The last time Ababio looked, shuttle bus number 36 had over three hundred thousand miles on it. It was old and tired. It had hard seats. Its carpet had no color anymore. Number 36 smelled like old fried food. Still, it was better than any truck he drove in Ghana. In his college days in Kumasi he sometimes took trucking jobs with his cousin Folami. He needed the money. They moved old clothes, fresh fruit, and sometimes goats or chickens. Those trucks were so old you could not see how many miles were on them. He saw one truck stuck at three hundred fifty thousand miles. He was sure it had many more miles than that.
Once, after taking twenty-four goats to another city, the owner of the truck shouted at Ababio and Folami. “Wash out this truck!” he shouted. “The goats have pooped all over it!”
“Not our fault, man,” Folami answered in his lazy voice. “Goats get terribly excited in a truck. They poop.”
But the truck’s owner kept shouting. Finally, Ababio and Folami got buckets of water. They washed out the goat poop from the back of the truck. Ababio did most of the work.
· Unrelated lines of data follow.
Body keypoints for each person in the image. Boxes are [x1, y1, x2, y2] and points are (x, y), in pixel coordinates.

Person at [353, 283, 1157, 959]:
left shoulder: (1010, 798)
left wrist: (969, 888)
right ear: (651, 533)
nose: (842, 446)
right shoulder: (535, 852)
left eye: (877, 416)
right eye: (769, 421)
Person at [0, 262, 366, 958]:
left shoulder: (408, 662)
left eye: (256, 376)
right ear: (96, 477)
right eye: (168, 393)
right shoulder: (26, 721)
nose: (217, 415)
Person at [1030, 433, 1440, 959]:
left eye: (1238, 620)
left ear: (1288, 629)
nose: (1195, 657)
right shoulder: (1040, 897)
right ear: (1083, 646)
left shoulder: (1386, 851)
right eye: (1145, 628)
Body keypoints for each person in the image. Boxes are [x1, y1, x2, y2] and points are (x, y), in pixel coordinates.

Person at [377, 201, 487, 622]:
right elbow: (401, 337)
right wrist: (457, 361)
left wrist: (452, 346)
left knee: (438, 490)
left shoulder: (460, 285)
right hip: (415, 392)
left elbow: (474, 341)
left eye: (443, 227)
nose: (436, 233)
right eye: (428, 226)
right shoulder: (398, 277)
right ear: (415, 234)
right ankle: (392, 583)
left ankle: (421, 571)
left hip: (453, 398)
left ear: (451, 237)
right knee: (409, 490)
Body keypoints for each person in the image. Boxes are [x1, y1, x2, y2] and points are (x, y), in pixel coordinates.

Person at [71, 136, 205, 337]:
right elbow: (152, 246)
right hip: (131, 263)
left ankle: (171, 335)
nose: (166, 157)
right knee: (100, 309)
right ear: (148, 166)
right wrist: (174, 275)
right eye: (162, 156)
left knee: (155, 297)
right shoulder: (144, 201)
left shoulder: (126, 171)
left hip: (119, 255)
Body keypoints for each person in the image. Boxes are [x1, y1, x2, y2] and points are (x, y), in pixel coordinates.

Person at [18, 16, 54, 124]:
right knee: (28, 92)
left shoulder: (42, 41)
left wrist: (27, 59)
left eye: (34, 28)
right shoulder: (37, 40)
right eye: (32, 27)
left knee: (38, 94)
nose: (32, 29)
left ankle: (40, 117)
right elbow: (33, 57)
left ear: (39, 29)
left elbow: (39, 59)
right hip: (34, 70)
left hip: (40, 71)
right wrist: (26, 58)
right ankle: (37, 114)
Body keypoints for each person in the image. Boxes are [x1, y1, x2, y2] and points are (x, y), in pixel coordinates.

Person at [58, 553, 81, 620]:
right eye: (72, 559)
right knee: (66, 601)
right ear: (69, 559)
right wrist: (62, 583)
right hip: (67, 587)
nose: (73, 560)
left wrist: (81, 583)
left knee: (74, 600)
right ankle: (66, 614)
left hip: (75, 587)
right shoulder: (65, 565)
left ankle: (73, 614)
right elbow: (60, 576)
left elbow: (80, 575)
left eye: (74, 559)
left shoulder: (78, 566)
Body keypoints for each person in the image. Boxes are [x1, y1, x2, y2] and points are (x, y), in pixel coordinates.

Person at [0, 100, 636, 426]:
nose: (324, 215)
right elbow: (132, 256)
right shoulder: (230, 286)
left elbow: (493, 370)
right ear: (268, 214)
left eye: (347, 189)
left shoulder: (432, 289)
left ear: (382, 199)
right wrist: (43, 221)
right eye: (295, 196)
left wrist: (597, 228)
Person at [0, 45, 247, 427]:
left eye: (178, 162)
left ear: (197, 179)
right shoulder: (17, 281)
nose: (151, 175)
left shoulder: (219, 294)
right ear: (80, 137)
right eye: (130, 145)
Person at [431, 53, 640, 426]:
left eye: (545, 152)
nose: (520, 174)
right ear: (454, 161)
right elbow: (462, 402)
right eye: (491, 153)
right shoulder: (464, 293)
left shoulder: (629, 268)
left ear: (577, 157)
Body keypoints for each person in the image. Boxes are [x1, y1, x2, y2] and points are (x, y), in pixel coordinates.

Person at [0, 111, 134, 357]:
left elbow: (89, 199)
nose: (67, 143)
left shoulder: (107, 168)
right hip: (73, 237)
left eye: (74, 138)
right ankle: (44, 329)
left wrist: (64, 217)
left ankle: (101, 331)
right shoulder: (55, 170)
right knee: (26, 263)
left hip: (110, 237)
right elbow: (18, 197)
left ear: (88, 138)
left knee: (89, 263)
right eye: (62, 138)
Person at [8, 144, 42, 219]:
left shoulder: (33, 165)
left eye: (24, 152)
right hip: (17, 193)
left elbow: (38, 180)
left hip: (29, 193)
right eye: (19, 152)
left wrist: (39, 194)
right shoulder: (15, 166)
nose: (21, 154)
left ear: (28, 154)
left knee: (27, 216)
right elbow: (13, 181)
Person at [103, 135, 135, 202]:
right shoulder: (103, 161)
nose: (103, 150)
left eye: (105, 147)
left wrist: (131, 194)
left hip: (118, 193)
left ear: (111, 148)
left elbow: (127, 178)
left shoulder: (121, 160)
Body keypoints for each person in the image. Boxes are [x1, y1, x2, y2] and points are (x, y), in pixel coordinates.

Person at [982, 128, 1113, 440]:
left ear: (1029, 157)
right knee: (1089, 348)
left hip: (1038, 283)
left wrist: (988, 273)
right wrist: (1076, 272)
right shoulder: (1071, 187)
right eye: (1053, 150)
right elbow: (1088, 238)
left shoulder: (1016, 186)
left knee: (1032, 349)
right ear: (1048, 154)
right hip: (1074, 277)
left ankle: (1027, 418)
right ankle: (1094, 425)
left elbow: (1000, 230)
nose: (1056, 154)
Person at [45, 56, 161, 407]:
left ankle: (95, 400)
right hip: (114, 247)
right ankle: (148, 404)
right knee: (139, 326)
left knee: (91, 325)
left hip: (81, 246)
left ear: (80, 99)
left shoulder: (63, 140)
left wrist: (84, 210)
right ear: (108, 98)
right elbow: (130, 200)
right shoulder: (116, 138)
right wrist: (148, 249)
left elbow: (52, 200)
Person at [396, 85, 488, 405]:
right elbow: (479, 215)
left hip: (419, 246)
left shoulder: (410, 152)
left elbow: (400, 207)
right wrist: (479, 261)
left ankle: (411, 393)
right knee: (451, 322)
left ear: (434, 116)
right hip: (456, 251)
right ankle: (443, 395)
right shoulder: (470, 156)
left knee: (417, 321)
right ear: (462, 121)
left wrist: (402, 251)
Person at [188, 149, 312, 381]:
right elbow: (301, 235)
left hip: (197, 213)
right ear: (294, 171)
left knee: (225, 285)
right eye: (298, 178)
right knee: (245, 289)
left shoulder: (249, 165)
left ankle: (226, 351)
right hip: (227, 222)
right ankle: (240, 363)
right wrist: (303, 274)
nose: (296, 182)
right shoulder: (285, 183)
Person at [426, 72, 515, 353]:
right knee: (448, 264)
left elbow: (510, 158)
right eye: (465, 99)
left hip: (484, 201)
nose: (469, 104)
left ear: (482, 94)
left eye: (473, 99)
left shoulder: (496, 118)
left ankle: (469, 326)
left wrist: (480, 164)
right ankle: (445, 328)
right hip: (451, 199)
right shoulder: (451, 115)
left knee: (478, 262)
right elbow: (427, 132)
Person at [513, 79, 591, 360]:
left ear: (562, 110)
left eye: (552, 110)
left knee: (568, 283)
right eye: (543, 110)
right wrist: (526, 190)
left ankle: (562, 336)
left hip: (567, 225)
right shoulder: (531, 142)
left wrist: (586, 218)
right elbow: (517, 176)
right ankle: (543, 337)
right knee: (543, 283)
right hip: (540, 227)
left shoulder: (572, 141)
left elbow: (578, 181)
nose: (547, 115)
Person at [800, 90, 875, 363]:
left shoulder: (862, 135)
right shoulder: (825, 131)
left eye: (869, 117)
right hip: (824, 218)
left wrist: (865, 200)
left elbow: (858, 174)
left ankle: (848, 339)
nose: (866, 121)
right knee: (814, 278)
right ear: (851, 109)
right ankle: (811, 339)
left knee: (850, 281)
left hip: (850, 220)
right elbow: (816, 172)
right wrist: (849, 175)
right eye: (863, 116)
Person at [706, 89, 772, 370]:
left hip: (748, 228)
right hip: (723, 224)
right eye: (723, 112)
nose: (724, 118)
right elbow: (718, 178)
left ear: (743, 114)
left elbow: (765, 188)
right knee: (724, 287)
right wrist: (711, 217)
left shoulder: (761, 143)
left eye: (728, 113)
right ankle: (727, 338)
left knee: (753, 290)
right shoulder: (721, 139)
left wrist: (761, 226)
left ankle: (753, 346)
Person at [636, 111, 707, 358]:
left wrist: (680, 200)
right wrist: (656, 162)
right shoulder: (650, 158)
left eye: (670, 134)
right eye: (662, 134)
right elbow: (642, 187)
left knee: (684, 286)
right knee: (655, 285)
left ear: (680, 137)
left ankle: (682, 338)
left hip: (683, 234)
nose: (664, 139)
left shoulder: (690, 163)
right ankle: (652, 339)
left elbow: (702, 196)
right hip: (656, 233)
It was always that way with his cousin Folami.
But now Ababio was in America. He had finished a master’s degree at an American university. It was in West Texas, three hundred miles from Dallas. No one in Ghana had ever heard of it. It was not a famous school. But after two hard years, Ababio was done. Now he was looking for a job as a high school science teacher. He wanted to work in the “big city,” Dallas. He graduated in August. It was too late to get a September job at a school. But two schools told him they would talk to him in November. He could start in January. That was two months away.
For now, driving a shuttle bus at the Dallas/Fort Worth International Airport was okay. The money was okay. And sometimes the work was interesting. His driving assignment this morning was at the airport employee parking lot. The job was simple. He waited at the parking lot. Then workers got out of their cars. Some got off a city bus from Dallas or Fort Worth. Then they walked to Ababio’s shuttle bus. They sat and talked for a few minutes. Ababio had to wait until he had fifteen workers. When he had fifteen, he took them to the airport employee security checkpoint. Then they went through security. After that they walked away to one of their many jobs in the huge airport. The airport really was like a city.
Ababio waited. Workers got onto shuttle bus number 36 and sat down. They had to talk loudly over the rumbling, rattling engine. Many talked in English, the one language they shared. But Ababio also heard two or three other languages he did not know. He laughed. Here they were, in the second largest airport in America. And every single worker on his bus spoke another language as their mother tongue.
Chapter 2
On his second trip to the employee parking lot, Ababio saw some people he knew. They were waiting for the shuttle bus. The shuttle bus stop had a kind of umbrella over it. Today, everyone stood under it. It was only 8:00 a.m. But the early September sun was already hot. This was Ababio’s third summer in Texas. Summers were hot and bright. The heat stayed. It was like Ghana. He didn’t mind. But for his airport friends from China, it was different. It was just too hot for them. One of them, Wei Zhang, turned pink in the heat. Outside, he had to wipe his face with a towel all the time. Inside, with air-conditioning, he was better.